(Extracted text Opens)

---
slug: jung-mandala-bce1ef58
title: "Jung on Mandala"
author: "Carl Gustav Jung"
work: "The Archetypes and the Collective Unconscious"
section: ""
year: "1959"
tradition: jungian-core
themes:
  - mandala
fragment: |
  There are innumerable variants of the motif shown here, but they are all based on the squaring of a circle. Their basic motif is the premonition of a centre of personality, a kind of central point within the psyche, to which everything is related, by which everything is arranged, and which is itself a source of energy. The energy of the central point is manifested in the almost irresistible compulsion and urge to become what one is, just as every organism is driven to assume the form that is characteristic of its nature, no matter what the circumstances. This centre is not felt or thought of as the ego but, if one may so express it, as the self. Although the centre is represented by an innermost point, it is surrounded by a periphery containing everything that belongs to the self-the paired opposites that make up the total personality.
lead_in: ""

(Extracted text Closes)

Instruction A ::
Copy out the lines of the entries from the line with "- Aprendi a" up to and including the line with "qualidade da imagem.", word for word.

(Data records Opens)

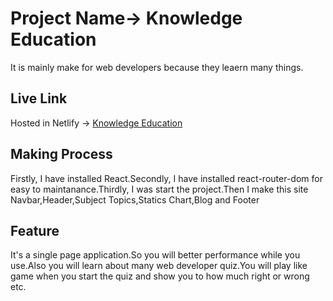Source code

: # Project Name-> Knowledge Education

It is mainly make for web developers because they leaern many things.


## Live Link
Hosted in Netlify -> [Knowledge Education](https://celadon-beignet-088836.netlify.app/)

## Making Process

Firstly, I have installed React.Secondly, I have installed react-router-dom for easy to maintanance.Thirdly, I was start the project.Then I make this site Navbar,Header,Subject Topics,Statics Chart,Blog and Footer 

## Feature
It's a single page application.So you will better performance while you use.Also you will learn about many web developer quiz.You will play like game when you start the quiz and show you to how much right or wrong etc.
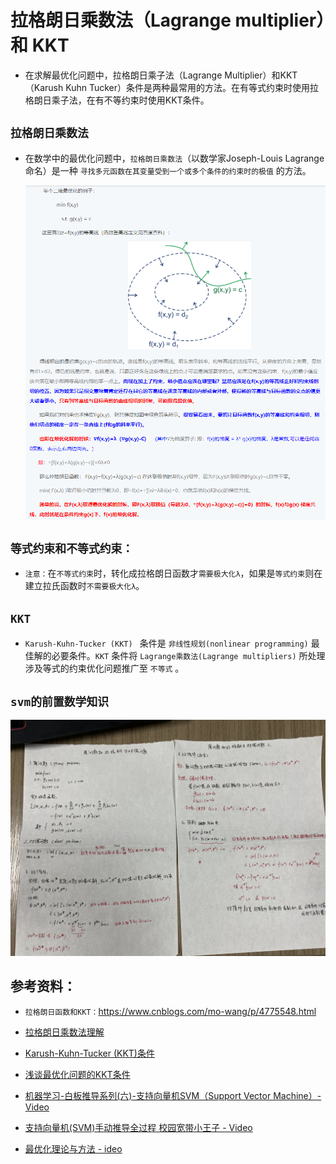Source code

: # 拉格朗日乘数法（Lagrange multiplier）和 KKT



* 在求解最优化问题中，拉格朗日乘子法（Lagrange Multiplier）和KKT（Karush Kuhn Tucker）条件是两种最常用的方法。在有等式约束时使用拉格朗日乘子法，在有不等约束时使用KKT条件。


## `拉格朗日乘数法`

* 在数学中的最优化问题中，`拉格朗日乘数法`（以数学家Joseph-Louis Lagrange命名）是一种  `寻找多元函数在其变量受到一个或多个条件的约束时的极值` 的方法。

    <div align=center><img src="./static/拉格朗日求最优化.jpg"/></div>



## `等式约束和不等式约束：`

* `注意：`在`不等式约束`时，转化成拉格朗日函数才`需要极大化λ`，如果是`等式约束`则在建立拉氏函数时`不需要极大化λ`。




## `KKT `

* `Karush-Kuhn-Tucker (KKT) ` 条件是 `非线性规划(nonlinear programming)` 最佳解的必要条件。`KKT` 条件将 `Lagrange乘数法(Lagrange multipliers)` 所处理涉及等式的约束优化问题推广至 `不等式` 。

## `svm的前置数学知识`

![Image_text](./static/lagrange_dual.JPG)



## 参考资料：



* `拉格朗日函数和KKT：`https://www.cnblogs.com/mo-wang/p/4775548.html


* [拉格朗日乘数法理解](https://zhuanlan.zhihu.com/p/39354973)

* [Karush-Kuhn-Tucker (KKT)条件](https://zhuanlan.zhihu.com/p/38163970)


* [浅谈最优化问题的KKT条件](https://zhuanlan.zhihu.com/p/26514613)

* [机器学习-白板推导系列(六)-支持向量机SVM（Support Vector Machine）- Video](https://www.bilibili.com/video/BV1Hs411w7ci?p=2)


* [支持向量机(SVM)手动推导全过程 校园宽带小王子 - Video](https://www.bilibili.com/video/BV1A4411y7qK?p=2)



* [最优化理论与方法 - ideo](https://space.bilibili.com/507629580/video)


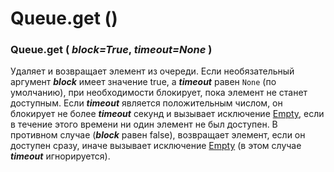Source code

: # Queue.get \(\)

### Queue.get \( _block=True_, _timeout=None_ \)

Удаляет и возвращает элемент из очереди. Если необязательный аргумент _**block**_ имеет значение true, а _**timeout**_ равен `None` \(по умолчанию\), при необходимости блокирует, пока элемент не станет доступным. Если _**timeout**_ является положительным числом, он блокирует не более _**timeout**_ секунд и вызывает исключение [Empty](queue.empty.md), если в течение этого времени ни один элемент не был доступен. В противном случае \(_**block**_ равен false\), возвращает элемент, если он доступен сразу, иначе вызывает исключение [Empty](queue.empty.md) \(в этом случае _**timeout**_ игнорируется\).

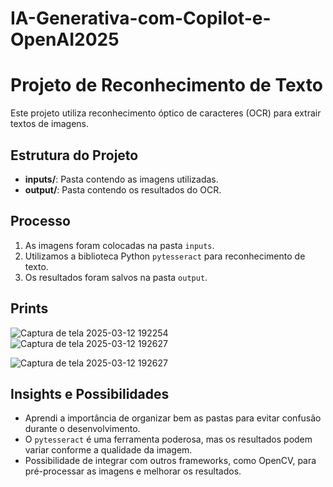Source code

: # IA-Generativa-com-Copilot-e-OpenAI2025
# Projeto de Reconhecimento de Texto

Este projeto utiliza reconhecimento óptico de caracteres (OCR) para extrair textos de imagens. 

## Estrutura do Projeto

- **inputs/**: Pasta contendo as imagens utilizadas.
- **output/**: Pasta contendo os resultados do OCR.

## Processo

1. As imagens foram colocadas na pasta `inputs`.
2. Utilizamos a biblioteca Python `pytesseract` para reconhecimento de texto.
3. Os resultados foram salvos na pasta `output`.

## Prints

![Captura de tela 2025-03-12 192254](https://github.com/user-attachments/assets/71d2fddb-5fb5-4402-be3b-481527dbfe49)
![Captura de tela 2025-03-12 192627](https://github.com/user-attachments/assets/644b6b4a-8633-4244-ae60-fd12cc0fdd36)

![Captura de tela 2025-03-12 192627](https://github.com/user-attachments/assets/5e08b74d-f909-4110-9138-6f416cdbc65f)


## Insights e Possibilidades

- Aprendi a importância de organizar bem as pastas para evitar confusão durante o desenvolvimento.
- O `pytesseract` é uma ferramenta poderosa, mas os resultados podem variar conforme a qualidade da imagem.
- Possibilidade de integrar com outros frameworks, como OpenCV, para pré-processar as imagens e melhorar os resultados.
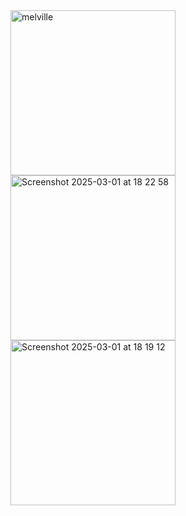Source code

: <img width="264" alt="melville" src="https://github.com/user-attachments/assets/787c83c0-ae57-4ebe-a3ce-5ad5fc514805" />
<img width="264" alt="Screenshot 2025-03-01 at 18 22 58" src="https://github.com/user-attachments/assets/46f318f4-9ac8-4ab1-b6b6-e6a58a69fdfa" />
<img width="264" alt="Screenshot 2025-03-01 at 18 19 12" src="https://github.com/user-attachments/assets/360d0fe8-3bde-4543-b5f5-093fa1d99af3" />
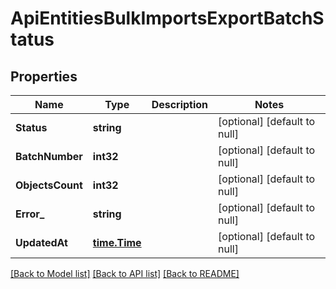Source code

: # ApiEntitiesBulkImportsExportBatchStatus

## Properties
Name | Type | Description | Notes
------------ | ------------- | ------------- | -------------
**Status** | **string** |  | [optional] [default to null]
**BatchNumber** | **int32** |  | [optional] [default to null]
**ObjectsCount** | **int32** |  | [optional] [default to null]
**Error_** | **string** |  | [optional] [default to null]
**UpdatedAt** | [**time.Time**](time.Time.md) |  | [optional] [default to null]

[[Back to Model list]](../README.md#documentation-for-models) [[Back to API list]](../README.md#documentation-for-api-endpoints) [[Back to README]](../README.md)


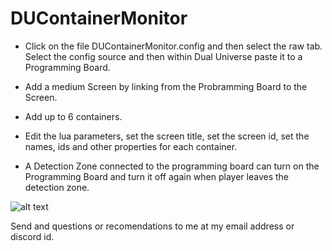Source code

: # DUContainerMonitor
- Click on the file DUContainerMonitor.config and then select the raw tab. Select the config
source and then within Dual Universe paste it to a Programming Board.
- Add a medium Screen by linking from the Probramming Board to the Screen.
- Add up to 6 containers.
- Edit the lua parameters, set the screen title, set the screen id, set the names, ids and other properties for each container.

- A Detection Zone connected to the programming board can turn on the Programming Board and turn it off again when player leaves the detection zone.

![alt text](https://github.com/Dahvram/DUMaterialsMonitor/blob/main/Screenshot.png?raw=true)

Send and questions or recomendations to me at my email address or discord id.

(Data records Closes)
(Data records Opens)

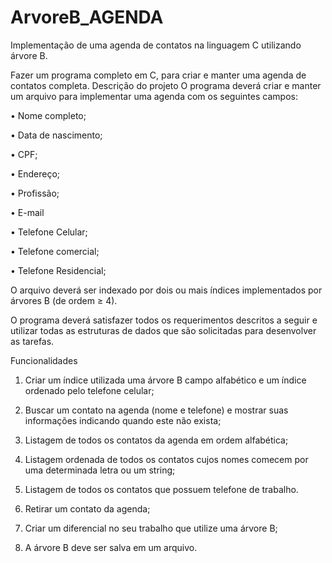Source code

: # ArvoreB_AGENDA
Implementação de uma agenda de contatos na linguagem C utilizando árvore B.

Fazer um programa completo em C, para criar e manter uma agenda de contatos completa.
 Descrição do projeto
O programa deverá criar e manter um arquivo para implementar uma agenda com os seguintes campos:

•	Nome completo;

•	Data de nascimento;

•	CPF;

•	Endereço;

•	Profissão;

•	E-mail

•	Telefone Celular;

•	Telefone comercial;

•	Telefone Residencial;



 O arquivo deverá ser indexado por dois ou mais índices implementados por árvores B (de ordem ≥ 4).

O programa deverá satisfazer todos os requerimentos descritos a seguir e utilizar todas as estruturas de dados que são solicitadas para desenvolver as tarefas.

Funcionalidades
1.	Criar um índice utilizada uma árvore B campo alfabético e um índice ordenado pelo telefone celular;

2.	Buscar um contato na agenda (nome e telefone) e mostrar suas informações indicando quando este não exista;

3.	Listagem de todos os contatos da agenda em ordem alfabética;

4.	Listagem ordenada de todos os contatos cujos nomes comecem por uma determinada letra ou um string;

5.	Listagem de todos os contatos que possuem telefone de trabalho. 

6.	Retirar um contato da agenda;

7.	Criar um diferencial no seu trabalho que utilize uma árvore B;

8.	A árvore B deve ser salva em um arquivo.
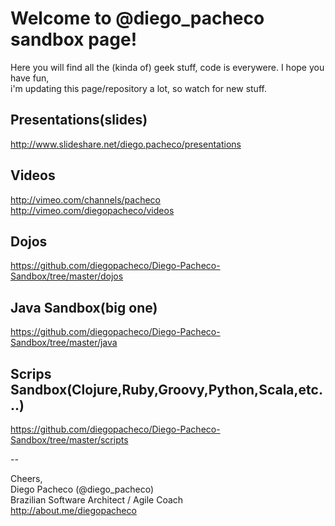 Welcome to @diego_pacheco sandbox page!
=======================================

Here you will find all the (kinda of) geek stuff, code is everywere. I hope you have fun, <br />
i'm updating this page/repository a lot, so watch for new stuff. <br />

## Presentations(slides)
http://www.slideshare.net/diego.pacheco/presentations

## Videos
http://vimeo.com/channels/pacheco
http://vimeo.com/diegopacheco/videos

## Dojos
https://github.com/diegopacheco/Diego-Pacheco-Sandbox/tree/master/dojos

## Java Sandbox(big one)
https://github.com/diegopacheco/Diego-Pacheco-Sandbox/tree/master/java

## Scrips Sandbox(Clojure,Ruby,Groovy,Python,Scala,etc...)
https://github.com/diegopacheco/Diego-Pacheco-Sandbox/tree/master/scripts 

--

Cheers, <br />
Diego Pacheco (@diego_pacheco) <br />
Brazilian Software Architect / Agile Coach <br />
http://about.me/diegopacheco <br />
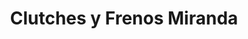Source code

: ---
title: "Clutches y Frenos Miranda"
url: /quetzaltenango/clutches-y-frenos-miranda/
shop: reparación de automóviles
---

(Data records Closes)

Instruction B ::
Write the next part of the passage on the mandala and the self, picking up after its final sentence.

Expected output A ::
- Aprendi a importância de organizar bem as pastas para evitar confusão durante o desenvolvimento.
- O `pytesseract` é uma ferramenta poderosa, mas os resultados podem variar conforme a qualidade da imagem.

Expected output B ::
reflection: |
  Jung is describing something the psyche feels before it understands — a gravitational center, not a destination. The point matters: it is not the ego that pulls, not willpower or intention, but something the ego does not author. This is what the middle-voice grammar of early Greek tried to hold, the experience of being moved from within without being the mover. Jung's phrase "irresistible compulsion and urge to become what one is" risks sounding like a promise — as if the self were a completed form waiting to be unwrapped, as if following the center were a path toward relief. That reading is available, and it is the one most people take.
  
  What resists that reading is the periphery. The self, Jung insists, contains the paired opposites — not the resolved opposites, not the harmonized ones, but the ones still in tension. The center holds everything that belongs to the total personality, which means it holds what the ego most wants to exclude. There is no version of this process where the difficult contents fall away. The energy of the center is not the energy of transcendence; it is closer to the energy of coherence — the organism assuming its characteristic form, not escaping into a better one. Individuation is not ascent. It is the whole thing, staying together.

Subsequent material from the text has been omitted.